# Sex On Mars



## YoungOldUn (Apr 12, 2011)

The year is 2222 and Charlie and Maureen land on Mars after
accumulating enough Frequent Flier miles.

They meet a Martian couple and are talking about all sorts of things.
Charlie asks if Mars has a stock market, if they have laptop computers,
how they make money, etc.

Finally, Maureen brings up the subject of sex.

'Just how do you guys do it?' asks Maureen.

The Martian responds, 'Pretty much the way you do.'

A discussion ensues and finally the couples decide to swap partners for
the night and experience one another... Maureen and the male Martian go
off to a bedroom where the Martian strips.. He's got only a teeny,
weenie member about half an inch long and just a quarter-inch thick.

'I don't think this is going to work,' says Maureen..

'Why?' he asks. 'What's the matter?'

'Well,' she replies, 'it's just not long enough to reach me!'

'No problem,' he says, and proceeds to slap his forehead with his palm.
With each slap of his forehead, his member grows until it's quite
impressively long.

'Well,' she says, 'that's quite impressive, but it is still narrow.'

'No problem,' he says, and starts pulling his ears. With each pull, his
member grows wider and wider until the entire measurement is extremely
exciting to the woman.

'Wow!' she exclaims, as they fell into bed and made mad passionate love.
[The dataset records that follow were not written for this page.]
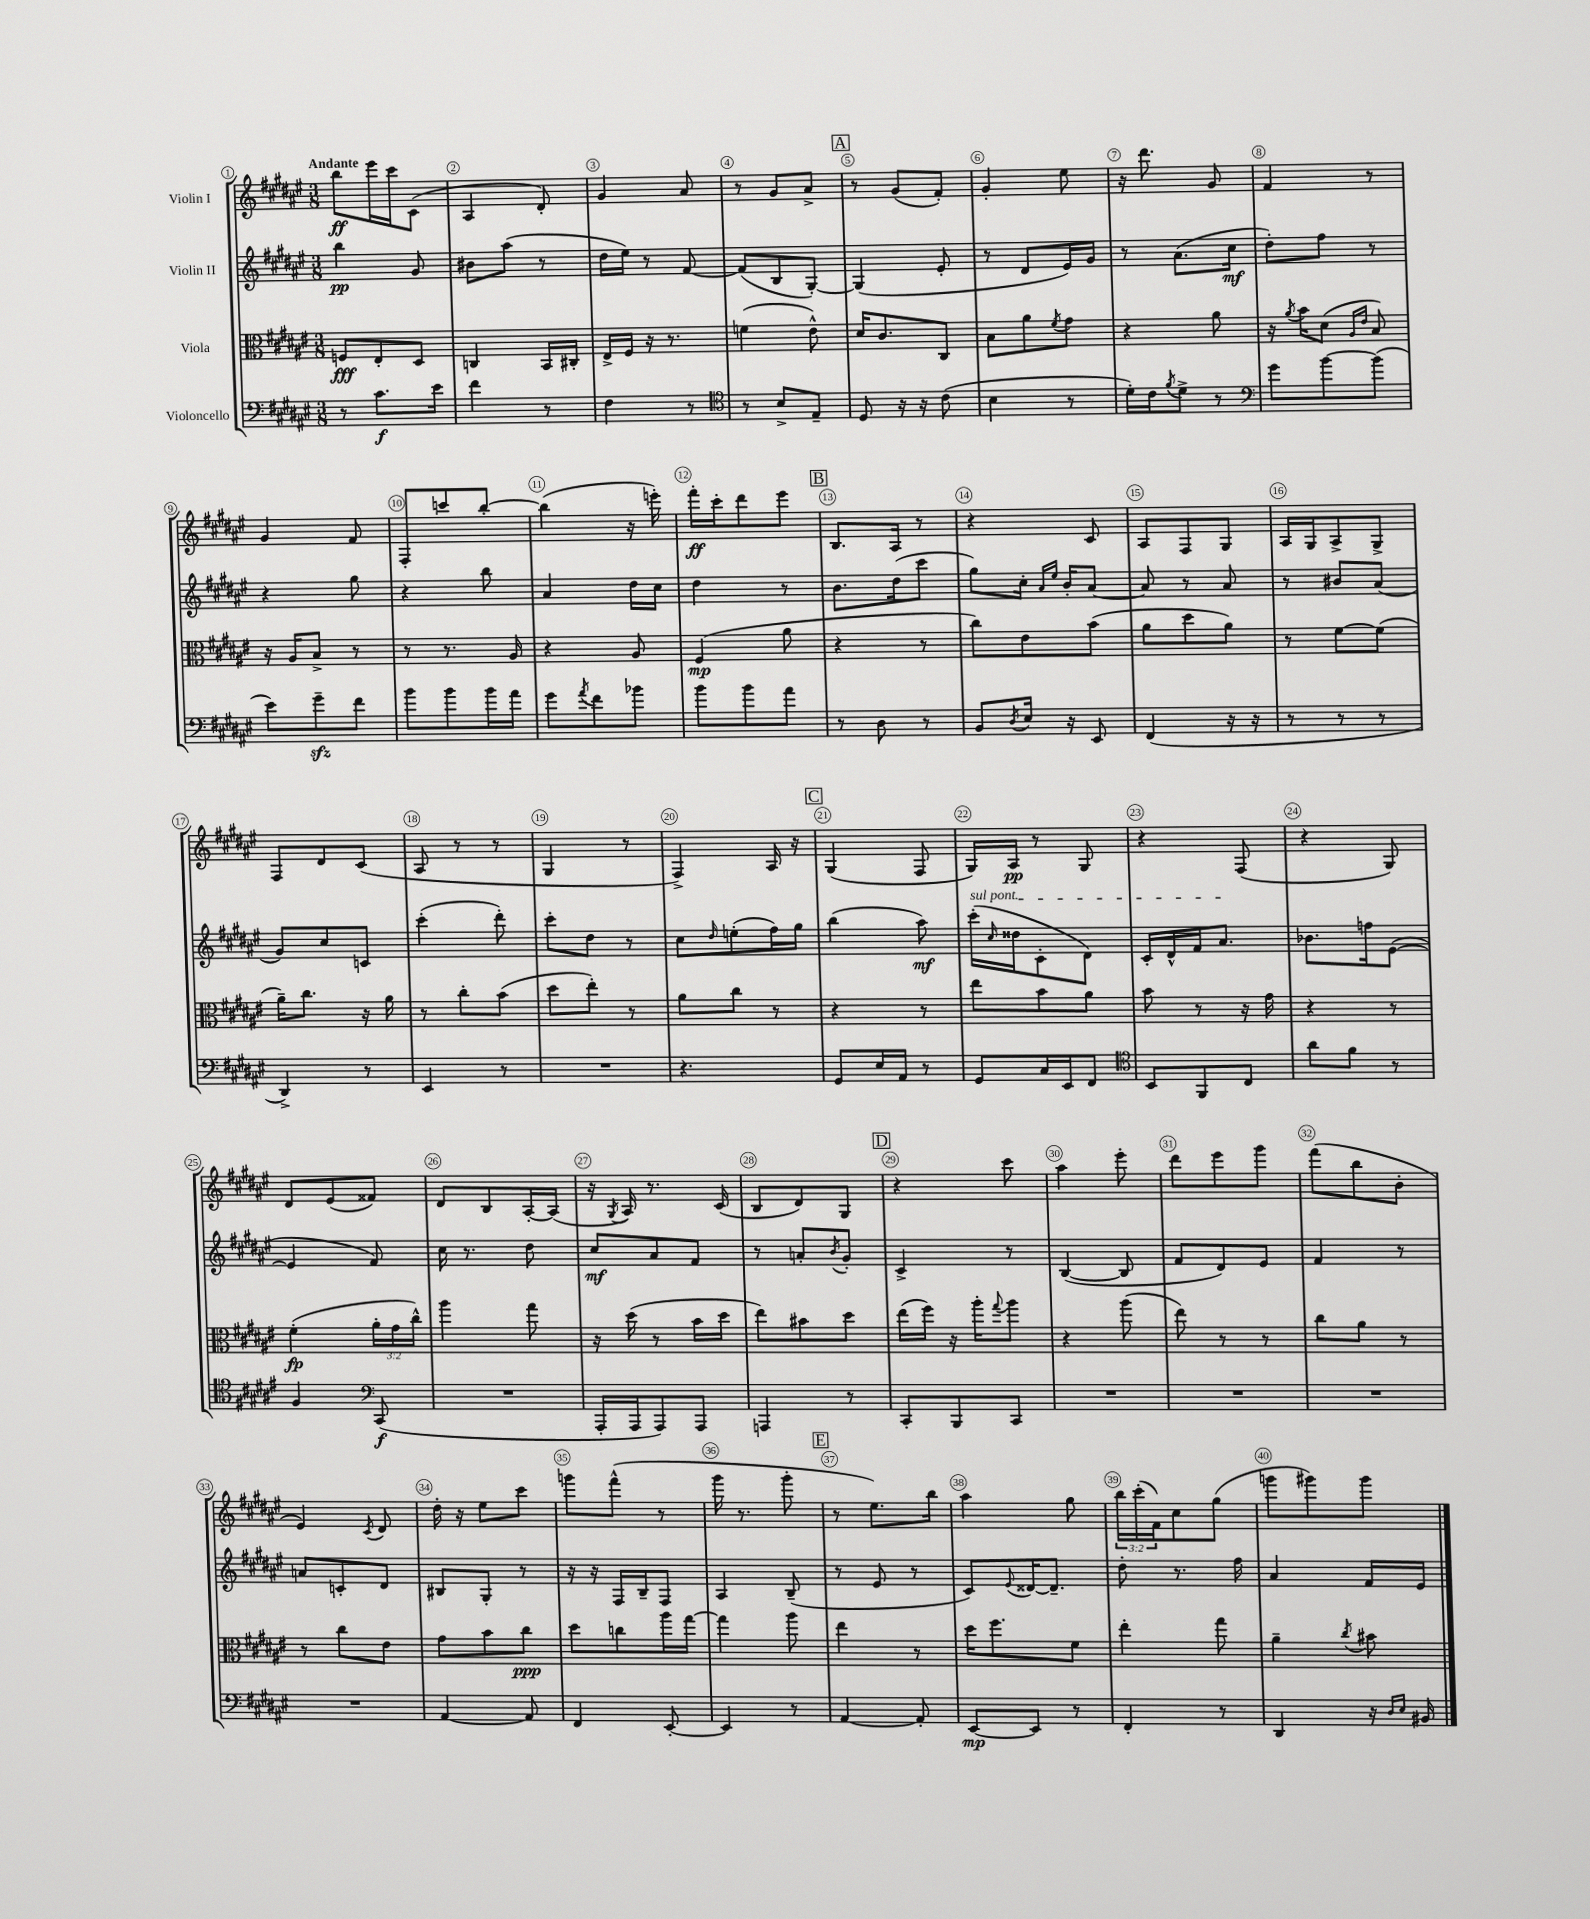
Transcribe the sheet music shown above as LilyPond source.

<<
\new StaffGroup <<
\new Staff = "s0" \with { instrumentName = "Violin I" } {
    \clef treble \key fis \major \numericTimeSignature \time 3/8 \override Staff.TupletNumber.text = #tuplet-number::calc-fraction-text \tempo "Andante"
    b''8\ff eis'''16 cis'''16 cis'8( |
    ais4 dis'8-.) |
    gis'4 ais'8 |
    r8 gis'8 ais'8-> |
    \mark \markup { \box "A" } r8 gis'8( fis'8-.) |
    gis'4-. eis''8 |
    r16 dis'''8. gis'8 |
    fis'4 r8 |
    gis'4 fis'8 |
    fis8-. c'''8 b''8~-. |
    b''4( r16 e'''16-.) |
    fis'''16-.\ff cis'''16-. dis'''8 eis'''8 |
    \mark \markup { \box "B" } b8. ais16 r8 |
    r4 cis'8 |
    ais8 fis8 gis8 |
    ais16 gis16 ais8-> gis8-> |
    fis8 dis'8 cis'8( |
    ais8 r8 r8 |
    gis4 r8 |
    fis4->) ais16 r16 |
    \mark \markup { \box "C" } gis4( fis8 |
    gis16) ais16\pp r8 gis8 |
    r4 fis8( |
    r4 gis8) |
    dis'8 eis'8( fisis'8) |
    dis'8 b8 ais16~-. ais16( |
    r16 \acciaccatura { gis8 } ais16) r8. cis'16( |
    b8 dis'8) gis8 |
    \mark \markup { \box "D" } r4 cis'''8 |
    ais''4 eis'''8-. |
    dis'''8 eis'''8 gis'''8 |
    fis'''8( b''8 b'8-. |
    eis'4) \acciaccatura { cis'8 } dis'8 |
    dis''16-. r16 eis''8 cis'''8 |
    g'''8 fis'''8-^( r8 |
    gis'''16 r8. gis'''8-. |
    \mark \markup { \box "E" } r8 eis''8.) b''16 |
    ais''4 gis''8 |
    \tuplet 3/2 { b''16 cis'''16-.( fis'16) } cis''8 gis''8( |
    g'''8 gis'''8) gis'''8 \bar "|." |
}
\new Staff = "s1" \with { instrumentName = "Violin II" } {
    \clef treble \key fis \major \numericTimeSignature \time 3/8
    b''4\pp gis'8 |
    bis'8 ais''8( r8 |
    dis''16 eis''16) r8 fis'8~ |
    fis'8( b8 gis8~-.) |
    \mark \markup { \box "A" } gis4( eis'8-. |
    r8 dis'8 eis'16) gis'16 |
    r8 ais'8.( cis''16\mf |
    dis''8-.) fis''8 r8 |
    r4 gis''8 |
    r4 b''8 |
    ais'4 dis''16 cis''16 |
    dis''4 r8 |
    \mark \markup { \box "B" } b'8. dis''16( cis'''8 |
    gis''8) cis''16-. \grace { ais'16 eis''16 } b'16-. ais'8~ |
    ais'8 r8 ais'8 |
    r8 bis'8 ais'8( |
    gis'8) cis''8 c'8 |
    cis'''4-.( dis'''8-.) |
    cis'''8-. dis''8 r8 |
    cis''8 \grace { dis''16 } e''8-.( fis''16) gis''16 |
    \mark \markup { \box "C" } b''4( ais''8\mf) |
    \once \override TextSpanner.bound-details.left.text = \markup { \italic "sul pont." } cis'''16-.\startTextSpan( \grace { cis''16 } disis''16 cis'8-. dis'8) |
    cis'16-. dis'16-^ fis'16 ais'8.\stopTextSpan |
    bes'8. f''16 eis'8~( |
    eis'4 fis'8) |
    cis''16 r8. dis''8 |
    cis''8\mf ais'8 fis'8 |
    r8 a'8-. \acciaccatura { b'8 } gis'8-. |
    \mark \markup { \box "D" } cis'4-> r8 |
    b4~( b8 |
    fis'8 dis'8) eis'8 |
    fis'4 r8 |
    a'8 c'8-. dis'8 |
    bis8 gis8-. r8 |
    r16 r16 fis16 b16-- fis8 |
    ais4 b8--( |
    \mark \markup { \box "E" } r8 eis'8 r8 |
    cis'8) \appoggiatura { eis'8 } disis'16~ disis'8.-- |
    dis''8-. r8. fis''16 |
    ais'4 fis'16 eis'16 \bar "|." |
}
\new Staff = "s2" \with { instrumentName = "Viola" } {
    \clef alto \key fis \major \numericTimeSignature \time 3/8 \override Staff.TupletNumber.text = #tuplet-number::calc-fraction-text
    f8\fff eis8-. dis8 |
    c4 b,16 cis16-. |
    eis16-> fis16 r16 r8. |
    f'4( eis'8-^) |
    \mark \markup { \box "A" } dis'16 cis'8. cis8 |
    b8 ais'8 \acciaccatura { fis'8 } gis'8 |
    r4 ais'8 |
    r16 \acciaccatura { ais'8 } b'16 dis'8( \grace { ais16 eis'16 } b8) |
    r16 ais16 b8-> r8 |
    r8 r8. ais16 |
    r4 ais8 |
    fis4\mp( ais'8 |
    \mark \markup { \box "B" } r4 r8 |
    cis''8) eis'8 b'8( |
    ais'8 dis''8 ais'8) |
    r8 fis'8~ fis'8( |
    ais'16--) cis''8. r16 ais'16 |
    r8 cis''8-. b'8( |
    dis''8 eis''8-.) r8 |
    ais'8 cis''8 r8 |
    \mark \markup { \box "C" } r4 r8 |
    eis''8 b'8 ais'8 |
    b'8 r8 r16 gis'16 |
    r4 r8 |
    fis'4-.\fp( \tuplet 3/2 { ais'16-. gis'16 cis''16-^) } |
    ais''4 gis''8 |
    r16 dis''16( r8 b'16 dis''16 |
    eis''8) bis'8 dis''8 |
    \mark \markup { \box "D" } eis''16( fis''16) r16 ais''16-. \appoggiatura { gis''8 } ais''8 |
    r4 ais''8( |
    eis''8) r8 r8 |
    cis''8 ais'8 r8 |
    r8 cis''8 eis'8 |
    gis'8 b'8 cis''8\ppp |
    dis''8 c''8 ais''16 gis''16~ |
    gis''4 ais''8 |
    \mark \markup { \box "E" } eis''4 r8 |
    dis''16 fis''8. fis'8 |
    eis''4-. gis''8 |
    ais'4-- \acciaccatura { cis''8 } bis'8 \bar "|." |
}
\new Staff = "s3" \with { instrumentName = "Violoncello" } {
    \clef bass \key fis \major \numericTimeSignature \time 3/8
    r8 cis'8.\f eis'16 |
    fis'4 r8 |
    fis4 r8 |
    \clef tenor r8 b8-> eis8-- |
    \mark \markup { \box "A" } dis8 r16 r16 cis'8( |
    b4 r8 |
    dis'16-.) cis'16 \acciaccatura { fis'8 } dis'8-> r8 |
    \clef bass gis'8 b'8~ b'8( |
    eis'8) gis'8--\sfz fis'8 |
    b'8 b'8 b'16 ais'16 |
    gis'8 \acciaccatura { ais'8 } fis'8 bes'8 |
    b'8 b'8 ais'8 |
    \mark \markup { \box "B" } r8 dis8 r8 |
    b,8 \acciaccatura { dis8 } eis16 r16 eis,8 |
    fis,4( r16 r16 |
    r8 r8 r8 |
    dis,4->) r8 |
    eis,4 r8 |
    R4. |
    r4. |
    \mark \markup { \box "C" } gis,8 eis16 ais,16 r8 |
    gis,8 cis16 eis,16 fis,8 |
    \clef tenor b,8 fis,8 cis8 |
    ais'8 fis'8 r8 |
    fis4 \clef bass cis,8\f( |
    R4. |
    ais,,16-. ais,,16 ais,,8) ais,,8 |
    a,,4 r8 |
    \mark \markup { \box "D" } cis,8-. b,,8 cis,8 |
    R4. |
    R4. |
    R4. |
    R4. |
    ais,4~ ais,8 |
    fis,4 eis,8~-. |
    eis,4 r8 |
    \mark \markup { \box "E" } ais,4~ ais,8-. |
    eis,8~\mp eis,8 r8 |
    fis,4-. r8 |
    dis,4 r16 \grace { dis16 eis16 } bis,16 \bar "|." |
}
>>
>>
\layout { \context { \Score \override BarNumber.break-visibility = ##(#f #t #t) barNumberVisibility = #all-bar-numbers-visible \override BarNumber.stencil = #(make-stencil-circler 0.1 0.3 ly:text-interface::print) } }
The next day the couples rejoin their other partners and go their
separate ways. As they walked along, Charlie asks, 'Well, was it any
good?'

'I hate to say it,' says Maureen, 'but it was wonderful. How about you?'

'It was horrible,' he replies. 'All I got was a headache ... She kept
slapping my forehead and pulling my ears.'


----------



## jamman (May 6, 2002)

So bad it's good :lol:


----------



## c15 ttt (Dec 3, 2010)

. :lol: .


----------



## pw1960 (Aug 3, 2012)

:lol:


----------



## RobHardy (Feb 25, 2012)

Hahaha nice one


----------



## cornish pirate (Aug 26, 2012)

Good one like it.


----------



## TTYL (Jan 7, 2013)

jamman said:


> So bad it's good :lol:


^ This, haha.


----------



## jays_225 (Nov 4, 2009)

:lol:


----------



## heiliger.stanislaus (Jan 5, 2013)

[smiley=thumbsup.gif] [smiley=thumbsup.gif] [smiley=thumbsup.gif]


----------



## Dotti (Mar 9, 2003)

:lol: :lol:


----------